If there was one thing to glean from Saturday night’s thriller, it was that Ohio State wasn’t necessarily beating Wisconsin in the conventional sense, rather Wisconsin was beating themselves by allowing such easy access to huge chunks of yardage.

Leon Jacobs’ late third quarter interception righted a sinking Wisconsin ship even for just a moment, preserving the glimmer of hope still faint in the eyes of the Badger faithful. Trickery was Wisconsin’s greatest ally early in the fourth. On a misdirection that swung Garrett Groshek to the right, Alex Hornibrook slunk undetected past the line of scrimmage where Groshek connected on a picture perfect pass putting Wisconsin within the Ohio State five. Chris James would plow through the defensive line, legitimately tearing up the turf at the goal line. After a maintenance delay, Wisconsin would convert on a two-point conversion, and just like that the Ohio State lead was just three.

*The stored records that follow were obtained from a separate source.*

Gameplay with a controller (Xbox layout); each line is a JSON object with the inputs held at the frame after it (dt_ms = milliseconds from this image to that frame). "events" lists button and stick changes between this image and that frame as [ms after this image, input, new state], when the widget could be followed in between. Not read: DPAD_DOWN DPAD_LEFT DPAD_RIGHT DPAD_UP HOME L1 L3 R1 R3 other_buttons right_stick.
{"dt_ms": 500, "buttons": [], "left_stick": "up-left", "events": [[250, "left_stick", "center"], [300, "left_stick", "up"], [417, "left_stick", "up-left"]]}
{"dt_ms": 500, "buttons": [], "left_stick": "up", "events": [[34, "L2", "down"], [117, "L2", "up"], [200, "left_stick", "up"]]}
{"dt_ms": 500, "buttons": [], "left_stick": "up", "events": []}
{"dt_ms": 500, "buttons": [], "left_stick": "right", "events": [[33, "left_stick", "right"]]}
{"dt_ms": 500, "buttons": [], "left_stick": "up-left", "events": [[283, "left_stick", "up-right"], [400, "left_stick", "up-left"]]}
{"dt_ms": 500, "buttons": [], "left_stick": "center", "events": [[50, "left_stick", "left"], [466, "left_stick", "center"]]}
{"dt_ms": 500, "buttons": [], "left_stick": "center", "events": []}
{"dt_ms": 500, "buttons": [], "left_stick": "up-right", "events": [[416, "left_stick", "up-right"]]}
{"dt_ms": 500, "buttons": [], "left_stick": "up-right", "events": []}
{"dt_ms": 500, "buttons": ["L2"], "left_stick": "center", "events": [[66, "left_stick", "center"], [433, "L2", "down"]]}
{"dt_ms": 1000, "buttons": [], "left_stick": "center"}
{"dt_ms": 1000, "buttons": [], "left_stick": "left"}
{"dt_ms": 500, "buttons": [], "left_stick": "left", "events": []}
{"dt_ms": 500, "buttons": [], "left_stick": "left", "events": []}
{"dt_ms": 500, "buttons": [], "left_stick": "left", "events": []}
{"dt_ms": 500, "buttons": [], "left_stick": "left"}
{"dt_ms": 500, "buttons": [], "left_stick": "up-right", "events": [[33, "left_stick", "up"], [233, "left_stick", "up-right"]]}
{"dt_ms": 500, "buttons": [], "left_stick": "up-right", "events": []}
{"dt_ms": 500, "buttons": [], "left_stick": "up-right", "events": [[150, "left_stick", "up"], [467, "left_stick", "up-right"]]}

With a touch over five minutes remaining in regulation, and after a pivotal fourth down conversion from Ohio State, the Buckeyes were well within field goal range, contemplating an attempt at a fourth down conversion. An eventual field goal pushed the lead to 6, effectively daring Wisconsin to score a touchdown in the time that remained.

For a moment it felt like Wisconsin had a chance to claim their first lead of the ballgame, but an eventual punt made those chances ever slimmer. A clutch shutdown of the Ohio State offense gave Wisconsin one final breath, one final shot at victory. With just over two minutes remaining, Wisconsin was driving, picking up consecutive first downs. On a 1st and 10 across midfield, Hornibrook rolled to his left, seeking Danny Davis downfield, inching closer to the goal line. Davis appeared to be tripped up before being given the chance to make a play on the ball, and the apparent relief of a whistle rang out over the crowd. Unfortunately, the call was against Wisconsin, a holding penalty that would all but sink Wisconsin’s ship. On a last ditch effort to pick up the necessary 20 yards to convert, Hornibrook aired the ball out to his steady tight end Fumagalli, only to see the ball sail over his head and into the waiting arms of the Ohio State defense.

27-21 was the final from Indianapolis, with the announcement of Wisconsin’s bowl matchup to come later.